Kajaktour im Doubtful Sound



Kurz nach sechs in der Früh wurden wir in Te Anau per Minibus abgeholt. Die Anfahrt zum abgelegenen Doubtful Sound gestaltet sich nicht ganz einfach, dies ist auch der Grund dafür, dass er viel weniger überlaufen ist als der Milford Sound weiter nördlich. So sind wir beispielsweise während dem gesamten ersten Tag unterwegs nur einem einzigen Schiff begegnet. Die Kajakgruppe war mit acht Personen im Alter zwischen ca. 20 und 60 (zwei Briten, ein Amerikanischer Papa mit Tochter, ein Holländer und ein Däne) komplett ausgebucht. Am Ufer des Lake Manapouri galt es gleich mit anzupacken, denn gut ein Dutzend Kisten und Taschen mit Material musste ins Schnellboot umgeladen werden. Dieses, normalerweise für ganze Cars voller Daycruise-Touristen für ausgelegt, stand unserer Gruppe um diese Uhrzeit ganz alleine zur Verfügung. Nach der Überquerung des Sees hiess es im Nieselregen wiederum Gepäck umladen. Eine Busfahrt inklusive kurzer Einführung in die Flora und Fauna der Region brachte uns über eine Gravelroad-Passstrasse dann schlussendlich zum Doubtful Sound.

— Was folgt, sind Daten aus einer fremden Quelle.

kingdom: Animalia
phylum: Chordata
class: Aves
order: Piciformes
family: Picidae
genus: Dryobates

Hier wartete bereits ein Teil der lokalen Fauna auf uns: Schwärme von Sandflies, lästige Miniatur-Fliegen, deren Bisse noch tagelang übelst jucken, stürzten sich sofort auf jede freie Hautstelle. Glücklicherweise zeigte das aus der Schweiz mitgebrachte Antibrumm schnell Wirkung. Inzwischen begannen sich die Regenwolken zu verziehen, und die steilen, grünen Hänge zeigten erste Sonnenflecken. Dies ist hier an der Südwestküste eher die Ausnahme als die Regel, denn mit rund 8000 mm Regenfall bzw. 200 Regentagen in durchschnittlichen Jahren und bis zu 16'000 mm Niederschlag in Extremjahren sind die Sounds eine der Regenreichsten Regionen der Welt!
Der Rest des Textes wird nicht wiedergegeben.